PAR CES MOTIFS, La Chambre civile : A la forme : Déclare recevables l'appel et l'appel joint interjetés respectivement par A______ et B______ les 31 janvier et 16 mars 2017 contre les chiffres 4b, 4d, 4f, 6, 7 et 10 du dispositif du jugement JTPI/15660/2016 rendu le 23 décembre 2016 par le Tribunal de première instance dans la cause C/3039/2013-17. Au fond : Annule les ch. 4b, 4d, 4f, 6 et 10 du dispositif du jugement entrepris et statuant à nouveau sur ces points : 4.b.
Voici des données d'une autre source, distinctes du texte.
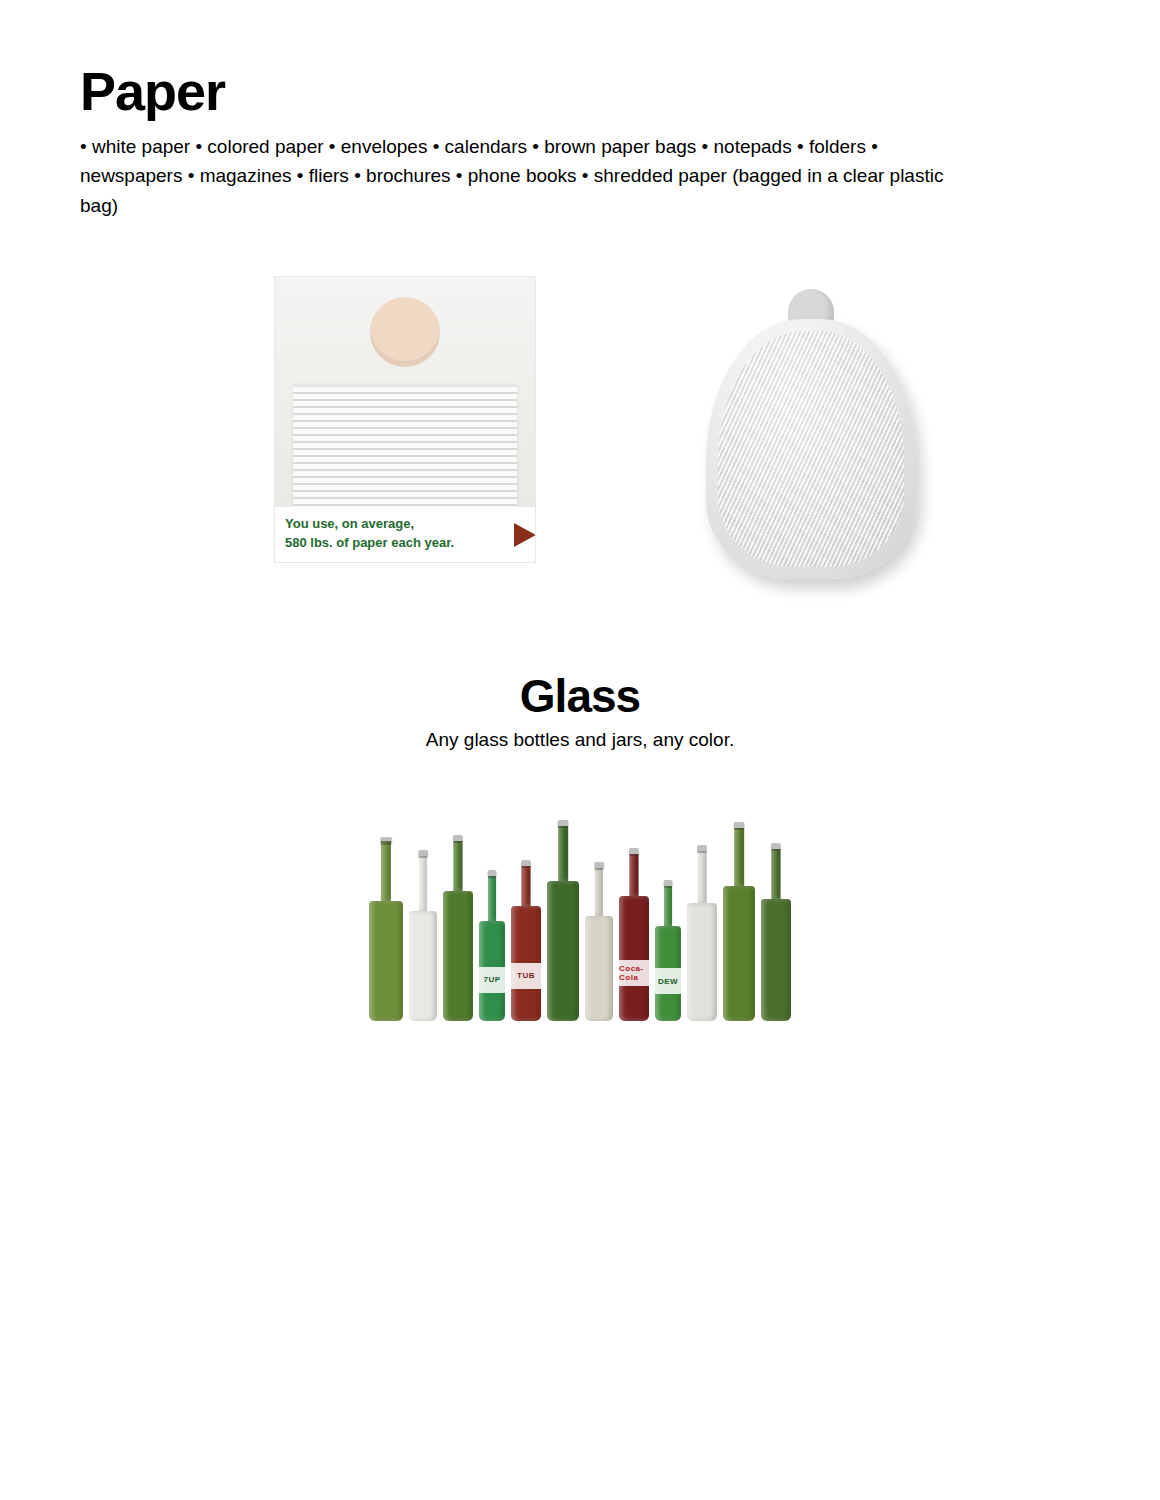Paper
• white paper • colored paper • envelopes • calendars • brown paper bags • notepads • folders • newspapers • magazines • fliers • brochures • phone books • shredded paper (bagged in a clear plastic bag)
You use, on average,
580 lbs. of paper each year.
Glass
Any glass bottles and jars, any color.
7UP
TUB
Coca-Cola
DEW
Dit que le transfert des droits de copropriété dont B______ est titulaire sur l'immeuble PPE n° 1______(2______) est subordonné à la reprise par A______ de la dette hypothécaire grevant cet immeuble à son seul nom ainsi qu'au paiement par ce dernier d'une indemnité de 43'125 fr. à B______ et n'interviendra au Registre foncier que moyennant la réalisation de ces deux conditions. 4.d. Condamne A______ à payer à B______ la somme de 43'125 fr. à titre de soulte dans les 30 jours à compter de la notification du présent arrêt. 4f. Dit que les frais de transfert seront à la charge d'A______. 6. Condamne A______ à payer à B______ la somme de 206'215 fr. à titre de liquidation du régime matrimonial. 10. Condamne A______ à payer à B______, par mois et d'avance, la somme de 4'160 fr. à titre de contribution d'entretien post-divorce jusqu'au 31 décembre 2025. Confirme le jugement entrepris pour le surplus. Déboute les parties de toutes autres conclusions. Sur les frais : Arrête les frais judiciaires des appels principal et joint à 10'000 fr. au total et les met à la charge de A______ et de B______ par moitié chacun. Dit qu'ils sont compensés par les avances de frais versées par A______ et B______, à savoir 4'000 fr. pour celui-là et 6'000 fr. pour celle-ci, qui restent acquises à l'Etat de Genève. Condamne A______ à payer à B______ la somme de 1'000 fr. à ce titre. Dit que chaque partie garde ses propres dépens d'appel à sa charge. Siégeant : Madame Valérie LAEMMEL-JUILLARD, présidente; Mesdames Nathalie LANDRY-BARTHE et Jocelyne DEVILLE-CHAVANNE, juges; Madame Audrey MARASCO, greffière. La présidente : Valérie LAEMMEL-JUILLARD

La greffière : Audrey MARASCO

Indication des voies de recours :

Conformément aux art. 72 ss de la loi fédérale sur le Tribunal fédéral du 17 juin 2005 (LTF; RS 173.110), le présent arrêt peut être porté dans les trente jours qui suivent sa notification avec expédition complète (art. 100 al. 1 LTF) par-devant le Tribunal fédéral par la voie du recours en matière civile.

Le recours doit être adressé au Tribunal fédéral, 1000 Lausanne 14.

Valeur litigieuse des conclusions pécuniaires au sens de la LTF supérieure ou égale à 30'000 fr.